Input data |
---

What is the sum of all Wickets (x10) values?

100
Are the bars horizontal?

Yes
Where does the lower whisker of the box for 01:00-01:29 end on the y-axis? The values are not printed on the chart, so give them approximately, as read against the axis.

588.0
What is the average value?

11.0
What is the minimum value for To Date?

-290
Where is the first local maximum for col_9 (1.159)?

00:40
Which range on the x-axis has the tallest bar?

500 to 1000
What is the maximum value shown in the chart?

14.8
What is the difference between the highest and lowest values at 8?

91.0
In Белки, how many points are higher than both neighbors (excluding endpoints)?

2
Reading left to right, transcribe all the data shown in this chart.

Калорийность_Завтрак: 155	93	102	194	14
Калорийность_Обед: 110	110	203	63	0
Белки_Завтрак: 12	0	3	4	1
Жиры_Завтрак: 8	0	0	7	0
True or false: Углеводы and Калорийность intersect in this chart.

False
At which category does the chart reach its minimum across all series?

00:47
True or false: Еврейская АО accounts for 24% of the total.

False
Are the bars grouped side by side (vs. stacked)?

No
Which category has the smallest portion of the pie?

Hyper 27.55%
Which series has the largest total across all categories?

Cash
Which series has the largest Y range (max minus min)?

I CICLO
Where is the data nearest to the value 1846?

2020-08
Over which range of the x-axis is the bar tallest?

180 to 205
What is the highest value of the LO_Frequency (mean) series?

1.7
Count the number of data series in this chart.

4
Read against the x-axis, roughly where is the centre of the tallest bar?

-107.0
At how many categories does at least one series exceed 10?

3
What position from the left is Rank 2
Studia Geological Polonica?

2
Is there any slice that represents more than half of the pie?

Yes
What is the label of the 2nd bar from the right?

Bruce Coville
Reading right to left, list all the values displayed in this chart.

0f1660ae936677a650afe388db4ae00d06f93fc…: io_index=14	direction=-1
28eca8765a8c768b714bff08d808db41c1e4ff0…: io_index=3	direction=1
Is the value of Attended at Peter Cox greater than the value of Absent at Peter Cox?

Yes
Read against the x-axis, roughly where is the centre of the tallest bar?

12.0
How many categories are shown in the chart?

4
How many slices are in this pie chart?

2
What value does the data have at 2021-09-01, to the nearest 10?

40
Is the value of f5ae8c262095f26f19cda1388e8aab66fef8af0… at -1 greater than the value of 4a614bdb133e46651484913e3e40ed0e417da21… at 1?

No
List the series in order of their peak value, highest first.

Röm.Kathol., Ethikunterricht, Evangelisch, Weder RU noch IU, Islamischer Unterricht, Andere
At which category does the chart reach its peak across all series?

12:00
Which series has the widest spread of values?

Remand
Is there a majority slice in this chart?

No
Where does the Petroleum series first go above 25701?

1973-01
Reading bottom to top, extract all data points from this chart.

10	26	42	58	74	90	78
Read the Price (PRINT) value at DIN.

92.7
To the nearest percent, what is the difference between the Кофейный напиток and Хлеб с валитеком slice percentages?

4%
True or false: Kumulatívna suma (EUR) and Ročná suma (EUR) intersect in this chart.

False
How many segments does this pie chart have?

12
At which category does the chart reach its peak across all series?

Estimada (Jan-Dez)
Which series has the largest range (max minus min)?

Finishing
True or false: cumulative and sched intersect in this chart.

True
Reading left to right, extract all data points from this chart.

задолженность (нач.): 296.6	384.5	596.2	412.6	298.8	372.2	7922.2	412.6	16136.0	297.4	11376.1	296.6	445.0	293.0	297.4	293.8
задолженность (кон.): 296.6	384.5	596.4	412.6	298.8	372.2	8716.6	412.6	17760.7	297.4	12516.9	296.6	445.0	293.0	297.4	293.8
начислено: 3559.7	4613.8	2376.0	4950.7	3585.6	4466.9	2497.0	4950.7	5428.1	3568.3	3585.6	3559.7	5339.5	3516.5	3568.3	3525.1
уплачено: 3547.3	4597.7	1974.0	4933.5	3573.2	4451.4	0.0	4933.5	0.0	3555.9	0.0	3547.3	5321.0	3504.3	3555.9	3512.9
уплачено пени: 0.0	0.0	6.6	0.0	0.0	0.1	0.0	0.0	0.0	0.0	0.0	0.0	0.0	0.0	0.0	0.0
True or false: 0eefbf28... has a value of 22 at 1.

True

---

Exercise brief |
Update the records by changing every "x-axis" to "horizontal axis" and leaving everything else as it is.

Answer area |
What is the sum of all Wickets (x10) values?

100
Are the bars horizontal?

Yes
Where does the lower whisker of the box for 01:00-01:29 end on the y-axis? The values are not printed on the chart, so give them approximately, as read against the axis.

588.0
What is the average value?

11.0
What is the minimum value for To Date?

-290
Where is the first local maximum for col_9 (1.159)?

00:40
Which range on the horizontal axis has the tallest bar?

500 to 1000
What is the maximum value shown in the chart?

14.8
What is the difference between the highest and lowest values at 8?

91.0
In Белки, how many points are higher than both neighbors (excluding endpoints)?

2
Reading left to right, transcribe all the data shown in this chart.

Калорийность_Завтрак: 155	93	102	194	14
Калорийность_Обед: 110	110	203	63	0
Белки_Завтрак: 12	0	3	4	1
Жиры_Завтрак: 8	0	0	7	0
True or false: Углеводы and Калорийность intersect in this chart.

False
At which category does the chart reach its minimum across all series?

00:47
True or false: Еврейская АО accounts for 24% of the total.

False
Are the bars grouped side by side (vs. stacked)?

No
Which category has the smallest portion of the pie?

Hyper 27.55%
Which series has the largest total across all categories?

Cash
Which series has the largest Y range (max minus min)?

I CICLO
Where is the data nearest to the value 1846?

2020-08
Over which range of the horizontal axis is the bar tallest?

180 to 205
What is the highest value of the LO_Frequency (mean) series?

1.7
Count the number of data series in this chart.

4
Read against the horizontal axis, roughly where is the centre of the tallest bar?

-107.0
At how many categories does at least one series exceed 10?

3
What position from the left is Rank 2
Studia Geological Polonica?

2
Is there any slice that represents more than half of the pie?

Yes
What is the label of the 2nd bar from the right?

Bruce Coville
Reading right to left, list all the values displayed in this chart.

0f1660ae936677a650afe388db4ae00d06f93fc…: io_index=14	direction=-1
28eca8765a8c768b714bff08d808db41c1e4ff0…: io_index=3	direction=1
Is the value of Attended at Peter Cox greater than the value of Absent at Peter Cox?

Yes
Read against the horizontal axis, roughly where is the centre of the tallest bar?

12.0
How many categories are shown in the chart?

4
How many slices are in this pie chart?

2
What value does the data have at 2021-09-01, to the nearest 10?

40
Is the value of f5ae8c262095f26f19cda1388e8aab66fef8af0… at -1 greater than the value of 4a614bdb133e46651484913e3e40ed0e417da21… at 1?

No
List the series in order of their peak value, highest first.

Röm.Kathol., Ethikunterricht, Evangelisch, Weder RU noch IU, Islamischer Unterricht, Andere
At which category does the chart reach its peak across all series?

12:00
Which series has the widest spread of values?

Remand
Is there a majority slice in this chart?

No
Where does the Petroleum series first go above 25701?

1973-01
Reading bottom to top, extract all data points from this chart.

10	26	42	58	74	90	78
Read the Price (PRINT) value at DIN.

92.7
To the nearest percent, what is the difference between the Кофейный напиток and Хлеб с валитеком slice percentages?

4%
True or false: Kumulatívna suma (EUR) and Ročná suma (EUR) intersect in this chart.

False
How many segments does this pie chart have?

12
At which category does the chart reach its peak across all series?

Estimada (Jan-Dez)
Which series has the largest range (max minus min)?

Finishing
True or false: cumulative and sched intersect in this chart.

True
Reading left to right, extract all data points from this chart.

задолженность (нач.): 296.6	384.5	596.2	412.6	298.8	372.2	7922.2	412.6	16136.0	297.4	11376.1	296.6	445.0	293.0	297.4	293.8
задолженность (кон.): 296.6	384.5	596.4	412.6	298.8	372.2	8716.6	412.6	17760.7	297.4	12516.9	296.6	445.0	293.0	297.4	293.8
начислено: 3559.7	4613.8	2376.0	4950.7	3585.6	4466.9	2497.0	4950.7	5428.1	3568.3	3585.6	3559.7	5339.5	3516.5	3568.3	3525.1
уплачено: 3547.3	4597.7	1974.0	4933.5	3573.2	4451.4	0.0	4933.5	0.0	3555.9	0.0	3547.3	5321.0	3504.3	3555.9	3512.9
уплачено пени: 0.0	0.0	6.6	0.0	0.0	0.1	0.0	0.0	0.0	0.0	0.0	0.0	0.0	0.0	0.0	0.0
True or false: 0eefbf28... has a value of 22 at 1.

True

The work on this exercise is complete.